The market Pied Pipers argue that privatising SOEs will bring in quick dollars to finance the budget deficit. Privatising SOEs will appease the IMF and World Bank. While privatising SOEs would be the easiest, and most lazy public policy position that the government could assume, there are many other ways to lead market reforms and bridge budget deficits. SOEs should not be the scapegoats for lacklustre political leaders and unimaginative and mundane policymakers.

 

Privatising SOEs is a costly affair. Leave alone the cost of transforming SOEs into sellable enterprises and listing them in the Stock Market. The social cost, including the distributional cost of privatisation, is immense. For example, how long did it take the Ceylon Electricity Board to expand the electrification in Sri Lanka to include low-income households?

 

Tariff revisions over a few months have undone years of hard work by denying over 500,000 households their right to electricity. What is the social and distributional cost of 500,000 households going dark? Spillovers of denial of electricity to children, their education, and small and medium industries have a generational effect in regressing into history.

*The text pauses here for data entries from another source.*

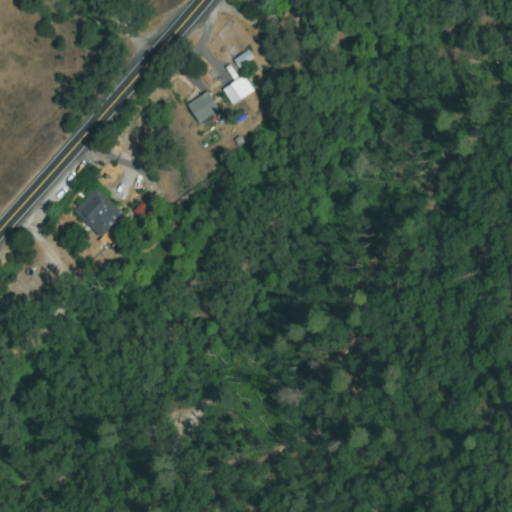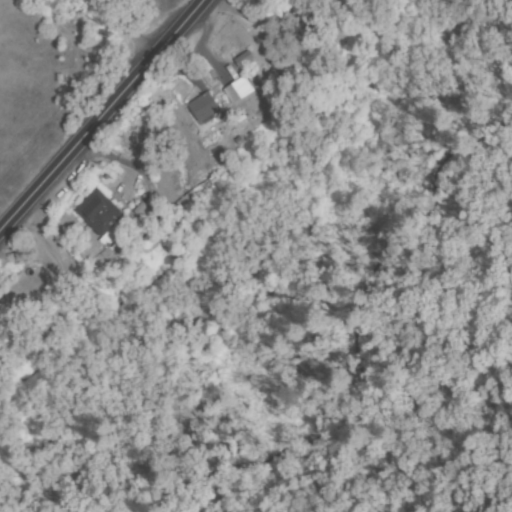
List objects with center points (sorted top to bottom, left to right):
building: (241, 58)
building: (244, 58)
building: (279, 86)
building: (235, 89)
building: (239, 90)
building: (200, 106)
building: (204, 108)
road: (103, 115)
building: (150, 208)
building: (95, 211)
building: (101, 216)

Going back to the dark ages!

 

What reforms do the SOEs need? This is a valid question that we should mull over.

 

Political reforms should lead the way. It’s common knowledge that the use of SOEs as avenues to create employment for political clientele is at the root of the deterioration of SOEs. All the ministers holding public office since 1977 are guilty of overstaffing SOEs and appointing mediocre managers and CEOs. Not even a private business would survive such mismanagement. While creating employment opportunities is essential, it needs far-sighted approaches linked to the distribution of wealth, a better education system, and a balanced approach to the agriculture, manufacturing, and services sectors of the economy.

 

Organisational reforms should follow political reforms. Reorienting SOEs for their public purpose and holding the management accountable to the mandate of respective SOEs is essential. It could be harnessed with incentives to reward managers and employees for their contributions to enhance efficiency, productivity, and public service.

 

Create a mechanism to monitor SOEs. Ministerial oversight on SOEs as practised in Sri Lanka now is not working. Often, the Minister and the bureaucracy neither have the expertise nor information to supervise and monitor SOEs. As much as SOEs should generate quarterly and annual reports on their performance, the oversight agency should have the necessary skills to monitor and supervise them. Mariana Mazzucatto, influenced by examples from Italy, Spain, the UK, Sweden, and France, introduces the idea of a ‘State Holding Company’ as an overarching oversight agency to supervise and monitor SOEs.

 

To locate the idea in the SOE landscape in Sri Lanka would roughly be as follows: (See chart)

 

Rather than attempting to be prescriptive or to plant models from elsewhere, I want to expand the debate beyond the privatisation discourse. Democratic ownership and control of SOEs is not limited to Sri Lanka. It is a successful model which benefits the public, including private businesses. An entrepreneurial State could be the engine of growth, navigating society and the economy out of the crisis.